Und wer war Canaris im Jahre 1934?

Die Vorgesetzten von Canaris schrieben in ihren Dienstzeugnissen vor 1935 von einer „etwas übersteigerten Empfindsamkeit“ und „sehr kritischen Einstellung zu allen Dingen“, gepaart mit „diplomatischem Geschick“, „nie erlahmender Initiative“ und „geistiger Regsamkeit“. Und das prädestinierte ihn ganz offensichtlich für Herausforderungen der besonderen Art, denen er sich voller Enthusiasmus stellte – so wie dann auch Anfang 1935 bei der Übernahme der Amtsgeschäfte des Chefs der militärischen Abwehr.

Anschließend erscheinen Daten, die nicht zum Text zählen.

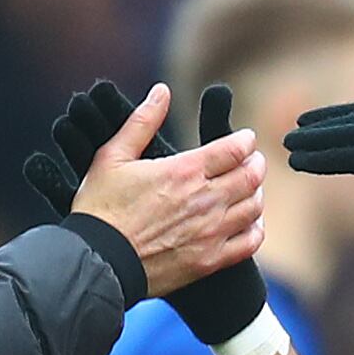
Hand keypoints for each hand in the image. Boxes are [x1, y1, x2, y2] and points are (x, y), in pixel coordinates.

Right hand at [26, 82, 270, 343]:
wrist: (97, 263)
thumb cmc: (100, 209)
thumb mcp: (113, 156)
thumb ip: (142, 121)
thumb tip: (161, 92)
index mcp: (184, 170)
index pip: (235, 149)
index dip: (245, 141)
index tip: (244, 140)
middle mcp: (204, 199)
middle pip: (252, 176)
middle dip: (256, 164)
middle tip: (252, 161)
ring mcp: (210, 232)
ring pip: (254, 207)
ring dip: (256, 194)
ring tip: (249, 189)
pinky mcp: (209, 260)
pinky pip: (249, 242)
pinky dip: (255, 229)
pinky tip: (248, 222)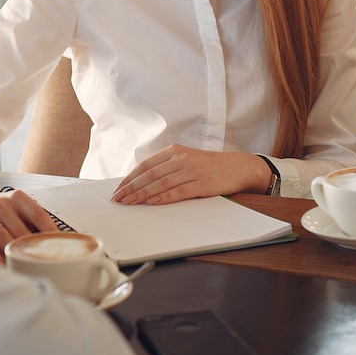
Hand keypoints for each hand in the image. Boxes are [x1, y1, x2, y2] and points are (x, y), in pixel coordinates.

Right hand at [0, 170, 58, 261]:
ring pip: (3, 239)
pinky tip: (2, 266)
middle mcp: (0, 204)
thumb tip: (59, 240)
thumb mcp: (18, 206)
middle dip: (32, 248)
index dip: (49, 231)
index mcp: (17, 197)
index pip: (37, 215)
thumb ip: (34, 220)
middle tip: (45, 263)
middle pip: (21, 230)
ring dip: (15, 255)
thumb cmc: (2, 209)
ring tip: (27, 269)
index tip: (60, 245)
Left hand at [111, 145, 270, 204]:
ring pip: (161, 183)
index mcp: (175, 151)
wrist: (236, 167)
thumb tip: (142, 182)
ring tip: (130, 203)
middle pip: (150, 175)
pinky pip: (179, 192)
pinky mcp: (202, 184)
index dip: (130, 178)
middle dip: (132, 188)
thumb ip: (167, 167)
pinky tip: (153, 203)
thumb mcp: (186, 159)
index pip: (146, 165)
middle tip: (119, 199)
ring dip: (143, 194)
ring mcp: (192, 171)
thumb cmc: (209, 166)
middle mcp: (181, 159)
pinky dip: (164, 197)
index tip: (119, 189)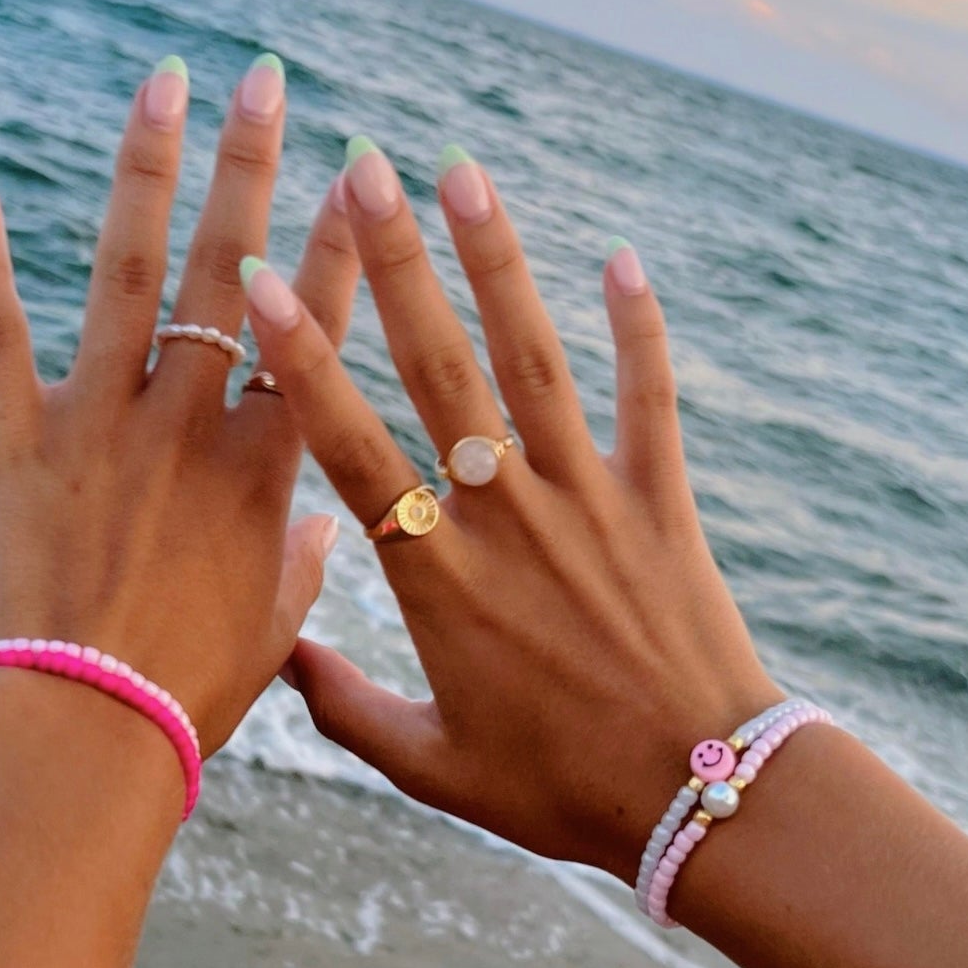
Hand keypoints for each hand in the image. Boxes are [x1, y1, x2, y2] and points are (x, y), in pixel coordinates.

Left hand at [0, 55, 355, 756]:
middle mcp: (188, 421)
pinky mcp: (10, 439)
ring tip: (162, 84)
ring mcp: (98, 421)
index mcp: (261, 466)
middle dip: (251, 165)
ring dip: (146, 169)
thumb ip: (301, 568)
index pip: (313, 330)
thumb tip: (324, 533)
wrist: (77, 737)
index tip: (358, 177)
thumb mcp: (269, 634)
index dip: (339, 246)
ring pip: (127, 271)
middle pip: (229, 268)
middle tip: (263, 79)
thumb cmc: (183, 697)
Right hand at [240, 139, 781, 881]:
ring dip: (499, 263)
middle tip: (363, 169)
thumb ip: (344, 708)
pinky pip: (650, 399)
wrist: (702, 798)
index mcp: (438, 578)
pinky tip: (621, 258)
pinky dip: (639, 329)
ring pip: (536, 362)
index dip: (304, 361)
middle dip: (396, 265)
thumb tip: (275, 656)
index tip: (265, 281)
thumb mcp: (433, 768)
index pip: (353, 448)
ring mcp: (589, 500)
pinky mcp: (660, 500)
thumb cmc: (560, 788)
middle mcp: (507, 518)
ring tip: (464, 173)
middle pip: (440, 371)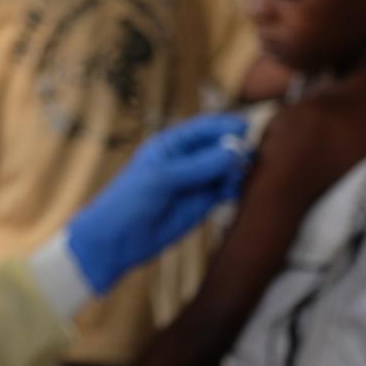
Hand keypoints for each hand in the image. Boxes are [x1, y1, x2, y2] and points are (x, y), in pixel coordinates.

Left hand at [66, 113, 249, 294]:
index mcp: (171, 144)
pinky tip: (231, 191)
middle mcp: (186, 160)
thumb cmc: (129, 200)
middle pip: (220, 146)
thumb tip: (234, 151)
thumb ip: (198, 166)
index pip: (204, 128)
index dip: (226, 125)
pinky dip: (233, 188)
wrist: (117, 240)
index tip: (248, 126)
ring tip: (235, 178)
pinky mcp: (202, 204)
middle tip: (248, 157)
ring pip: (226, 169)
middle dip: (236, 148)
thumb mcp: (162, 178)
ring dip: (236, 170)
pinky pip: (224, 190)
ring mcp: (196, 182)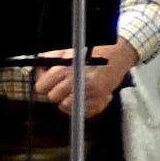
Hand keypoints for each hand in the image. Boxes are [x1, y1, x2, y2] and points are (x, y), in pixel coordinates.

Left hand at [21, 38, 138, 116]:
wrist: (119, 53)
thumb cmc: (94, 49)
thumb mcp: (69, 48)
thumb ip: (51, 58)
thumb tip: (39, 68)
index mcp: (69, 68)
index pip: (42, 87)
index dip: (43, 82)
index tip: (47, 79)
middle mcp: (80, 82)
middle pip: (52, 98)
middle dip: (54, 91)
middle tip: (61, 83)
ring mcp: (92, 94)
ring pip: (65, 107)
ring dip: (66, 99)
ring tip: (73, 89)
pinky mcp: (101, 101)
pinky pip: (81, 112)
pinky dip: (80, 105)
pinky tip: (82, 95)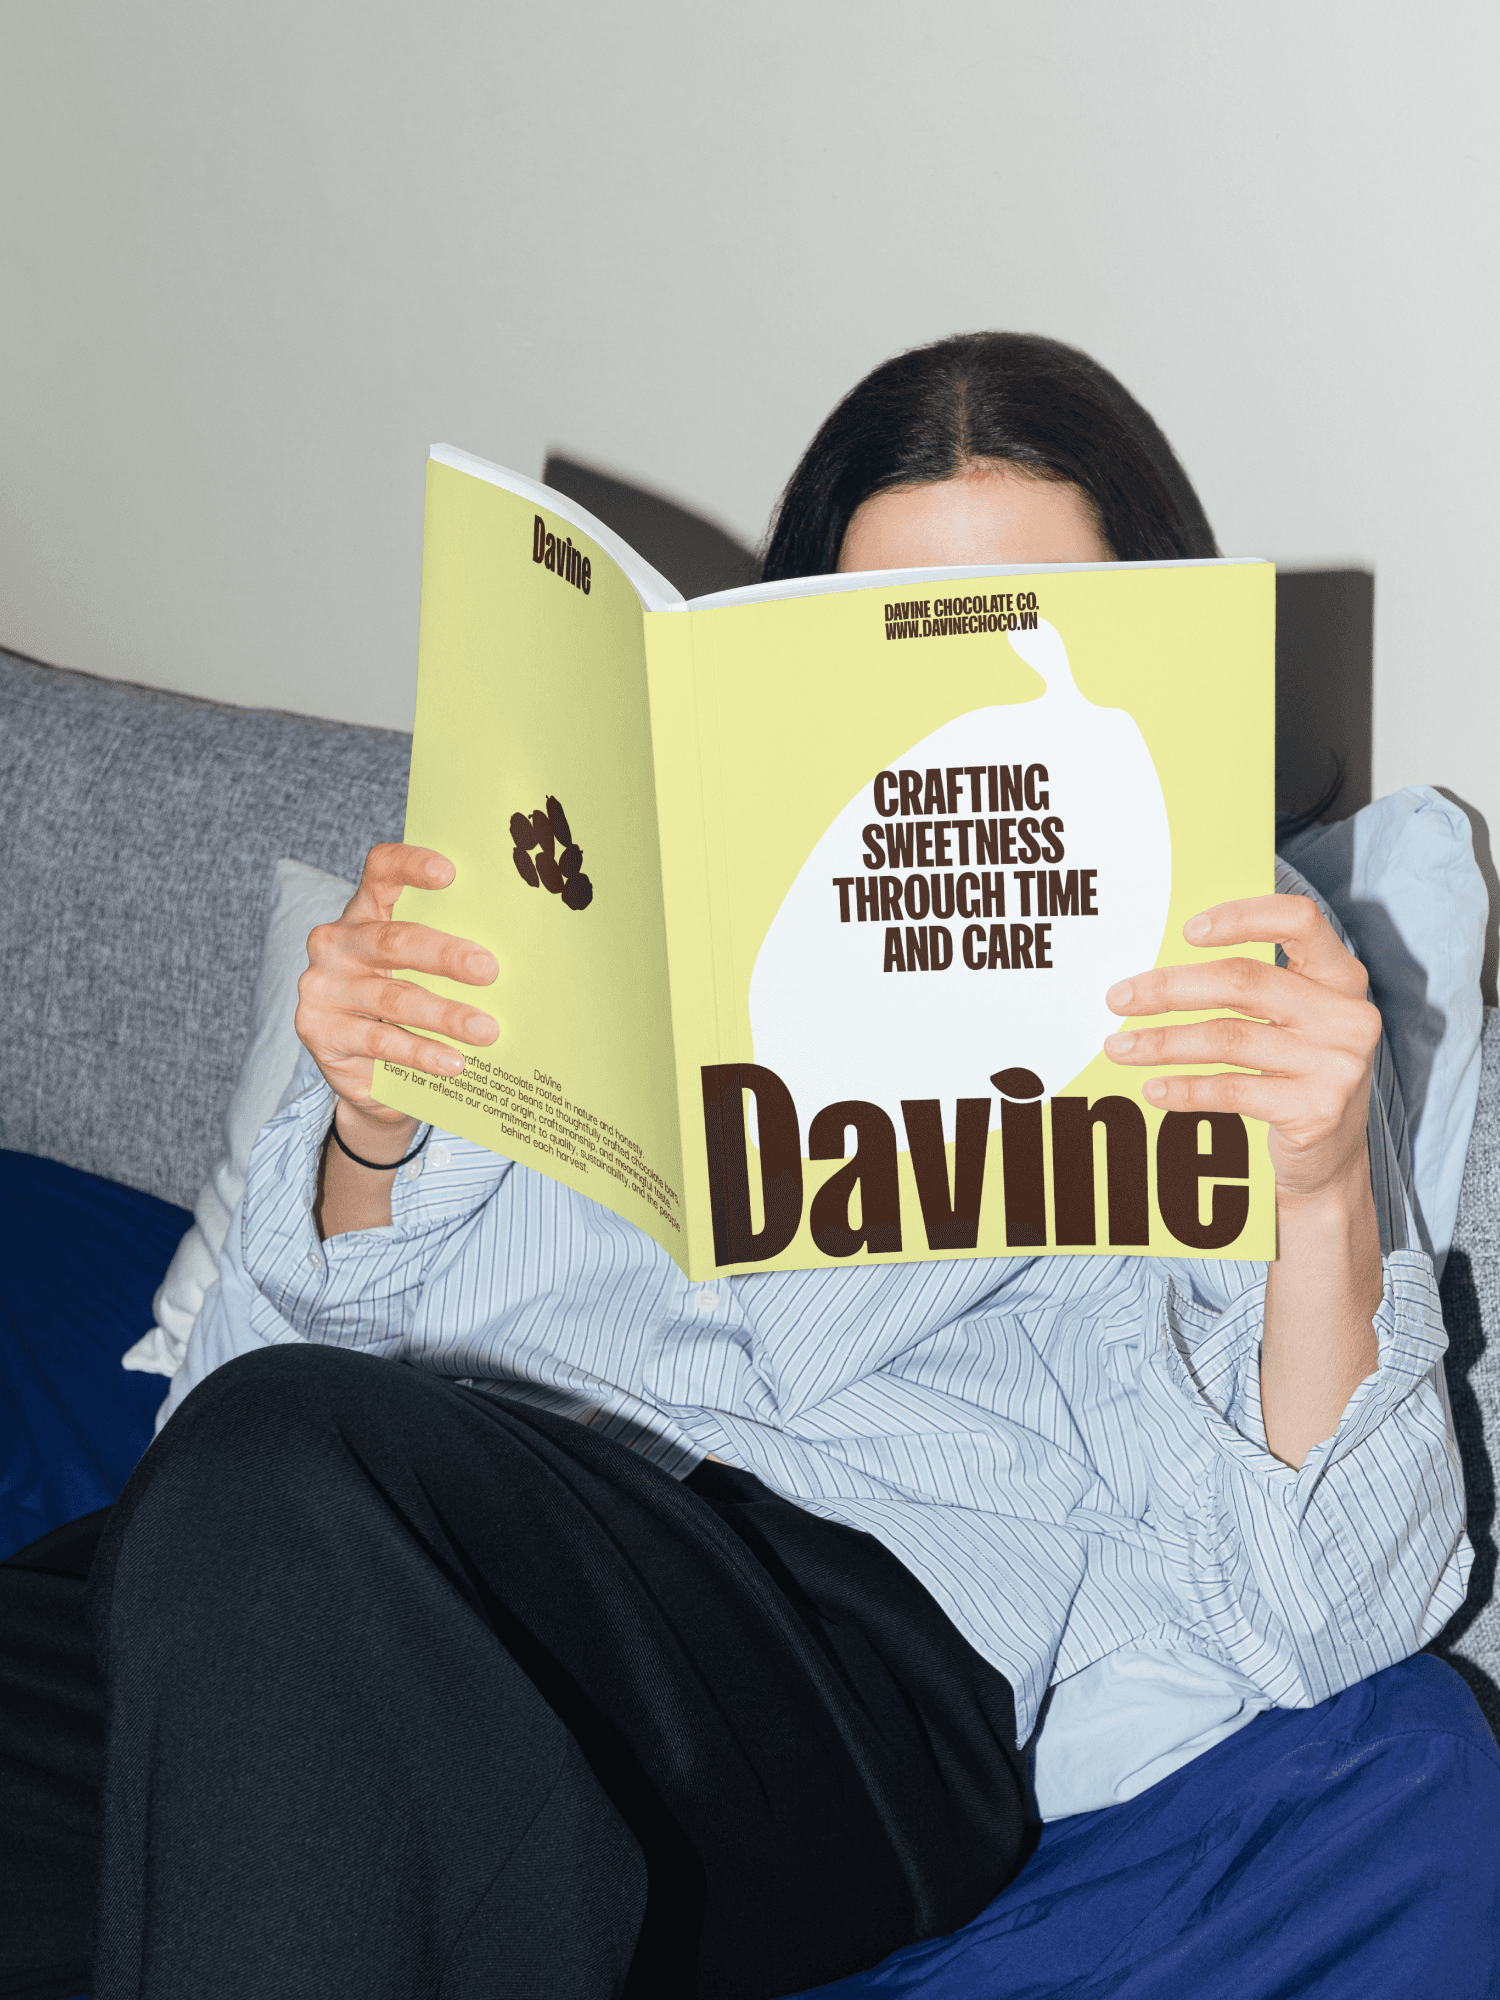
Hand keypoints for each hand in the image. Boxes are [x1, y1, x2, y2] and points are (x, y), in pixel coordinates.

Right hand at [295, 842, 497, 1135]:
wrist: (367, 1069)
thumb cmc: (405, 1004)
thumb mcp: (421, 972)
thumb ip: (449, 954)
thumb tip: (523, 957)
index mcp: (366, 912)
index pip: (381, 872)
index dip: (411, 865)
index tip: (450, 872)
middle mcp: (337, 942)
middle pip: (394, 940)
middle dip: (446, 954)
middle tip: (489, 970)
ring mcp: (324, 986)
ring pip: (393, 997)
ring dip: (445, 1015)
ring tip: (486, 1030)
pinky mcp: (321, 1031)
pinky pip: (380, 1041)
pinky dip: (422, 1053)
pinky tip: (454, 1062)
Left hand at [1102, 894, 1381, 1207]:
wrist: (1328, 1163)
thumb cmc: (1293, 1075)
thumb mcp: (1290, 1022)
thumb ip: (1251, 988)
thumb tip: (1158, 970)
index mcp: (1342, 977)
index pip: (1300, 921)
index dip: (1242, 917)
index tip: (1186, 931)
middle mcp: (1348, 1015)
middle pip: (1245, 982)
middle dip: (1170, 988)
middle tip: (1118, 998)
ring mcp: (1337, 1065)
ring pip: (1228, 1038)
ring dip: (1162, 1042)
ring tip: (1118, 1048)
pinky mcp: (1316, 1111)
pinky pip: (1232, 1090)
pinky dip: (1185, 1089)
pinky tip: (1153, 1090)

Für Suhr rückte Canaris also keineswegs schon mit Widerstandsgedanken im Hinterkopf an die Spitze des Geheimdienstes. Andererseits habe die Marinelaufbahn aber Auswirkungen auf sein späteres Handeln gehabt. Ansonsten bewertet Suhr Canaris als Persönlichkeit mit höchst individuellen Zügen, die sich nur äußerst schwer kategorisieren lasse. Und damit liegt er wohl richtig, wie eine der von ihm zitierten Anekdoten über den späteren Abwehrchef zeigt. Die schildert, wie der damalige Kapitän zur See Canaris den Balkon von Kapitänleutnant Jakob Förschner von der „Schlesien“ schrubbte. Anlass für diese ungewöhnliche Hausfrauentätigkeit war die Bettlägerigkeit der Ehegattin des rangniederen Offiziers gewesen.

Heiko Suhr: „Wilhelm Canaris. Lehrjahre eines Geheimdienstchefs (1905–1934)“ Wachholtz, Kiel/Hamburg 2020.